+++ Excerpt
Needs more lens flare - turn those backlights up to 11! :grin2:

Amazing work, it's a brilliant idea, and the sort of thing I'd happily pay money for if it were sold as a finished product.


----------



## SteveR (Aug 7, 2005)

(deleted: too late for lens flare joke)


----------



## Hunk A Junk (Jan 28, 2013)

SteveR said:


> (deleted: too late for lens flare joke)


Lens flare jokes, like lens flares, are clearly intended to be over used. >


----------



## WEAPON X (Mar 5, 2006)

Seriously Awesome detailing especially for the TOS Enterprise corridors. 
Daniel_B, I would love to purchase a copy of your final product regarding the TOS Enterprise's bridge and corridor slides.

~Ben G. / NY


----------



## FlyAndFight (Mar 25, 2012)

Great work, Daniel. Looking forward to seeing what else you can do with this idea.


----------



## Daniel_B (Jun 28, 2016)

I've had some requests to also do backlit window inserts for the 1:350 TMP Refit/NCC-1701-A and the NX-01. Here is the artwork in progress of those.


----------



## Hunk A Junk (Jan 28, 2013)

How do these look through the kit clear windows? On the refit, for example, I'd imagine the small round windows are too distorted to make seeing anything through them worth it.


----------



## Daniel_B (Jun 28, 2016)

Hunk A Junk said:


> How do these look through the kit clear windows? On the refit, for example, I'd imagine the small round windows are too distorted to make seeing anything through them worth it.


Good question, I haven't tested it yet. I myself has been experimenting with this stuff in my windows instead of using the clear plastic inserts. So far it's working pretty well.

EnviroTex Lite® Pour-On High Gloss Finish


I have the Refit kit on hand, so I will try to finish up this artwork sometime soon and get it behind the windows to see. I do not however have a 1/350 NX-01 on hand, so I will need to get one somehow I guess to test fit those as well.


----------



## SteveR (Aug 7, 2005)

Daniel_B said:


> Good question, I haven't tested it yet. I myself has been experimenting with this stuff in my windows instead of using the clear plastic inserts. So far it's working pretty well.


I used that stuff on my Smoothie tests, and it was pretty good. 

I cut pieces from margarine lids, rubbed noise grease on the inside, then taped them to the outside of the hull before pouring the clear stuff from the inside of the hull. 





How did you ensure that the outside of the hull was smooth?


----------



## Daniel_B (Jun 28, 2016)

SteveR said:


> I used that stuff on my Smoothie tests, and it was pretty good.
> 
> I cut pieces from margarine lids, rubbed noise grease on the inside, then taped them to the outside of the hull before pouring the clear stuff from the inside of the hull.
++++++
+++ Data extract
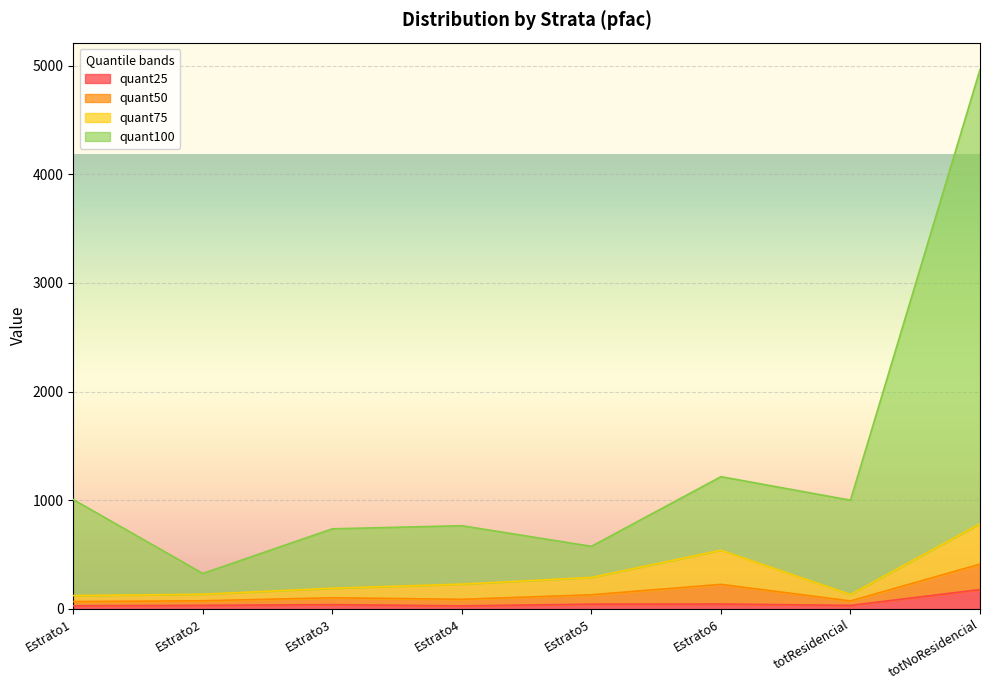

True or false: quant25 and quant100 cross at least once.

False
++++++
List of tasks:
**a)** In the window-insert thread, restate the paragraph beginning "I have the Refit kit on hand" as a short list that keeps its main facts.
**b)** Write a continuation of the window-insert thread, starting after its last line.
The listing has no role in this work.

Results by task:
**a)**
- The Refit kit is already on hand, so the artwork will be finished soon and placed behind its windows to check the result.
- There is no 1/350 NX-01 on hand, so one will have to be obtained to test fit those inserts as well.

**b)**
> 
> ...


I used normal scotch tape to block the windows from the outside. Then poured the mixture from the inside. I had to let it sit for 4 days to cure. Then I removed the scotch tape. Because the adhehsive of the scotch tape leaves an ever so slight texture on the outer "glass" I polished the outside with 2000,4000,6000,12000 sand paper to make it crystal clear again. In retrospect, it would have probably been easier to just use a NOVUS kit to polish it.

https://www.amazon.com/NOVUS-7100-Plastic-Polish-Kit/dp/B002UCYRZU


----------



## Hunk A Junk (Jan 28, 2013)

I'm using the same stuff for my refit windows, but even the clearer ones show lensing that make putting a transparency behind it kind of dicey.


----------



## JGG1701 (Nov 9, 2004)

Daniel_B said:


> Last weekend I did some artwork of the TOS and JJprise corridors in Photoshop to put behind my model's windows so it wasn't just a white void. I wanted to get the sense of something in there.


Extremely talented sir.
Do yo plan to sell a couple or half a dozen sets?:nerd:
-Jim G.G.


----------



## Hunk A Junk (Jan 28, 2013)

Even if the hallways aren't as visible through the distorted resin windows, the bridge transparancies are still a brilliant idea.


----------



## JGG1701 (Nov 9, 2004)

JGG1701 said:


> Extremely talented sir.
> Do yo plan to sell a couple or half a dozen sets?:nerd:
> -Jim G.G.


Welllllllllllllllllllll?:wink2:
-Jim G.G.


----------



## Daniel_B (Jun 28, 2016)

Hey guys. Haven't been really working on these lately due to an ultra busy work period. However, I've got a 5 days off coming up and maybe I can look at them again. Thanks.


----------



## WEAPON X (Mar 5, 2006)

Daniel_B said:


> Hey guys. Haven't been really working on these lately due to an ultra busy work period. However, I've got a 5 days off coming up and maybe I can look at them again. Thanks.


I'm sure a very welcomed 5 days off for sure! I for one look forward towards any updates, especially for the 1/350 TOS window interiors!
~ Ben G.


----------



## jimkirk (May 27, 2010)

I am interested in a set for my TOS 1/350 Enterprise.
Just waiting to pull the trigger.:wink2:


----------



## Havok69 (Nov 3, 2012)

Very cool. Definitely going to have to build another TOS 1/350 and fortunately I haven't started my Refit yet. So if you don't sell these, I'll definitely have to "borrow" the idea!


----------



## Opus Penguin (Apr 19, 2004)

I would be willing to buy a 1/350 E and Refit set.


----------



## JGG1701 (Nov 9, 2004)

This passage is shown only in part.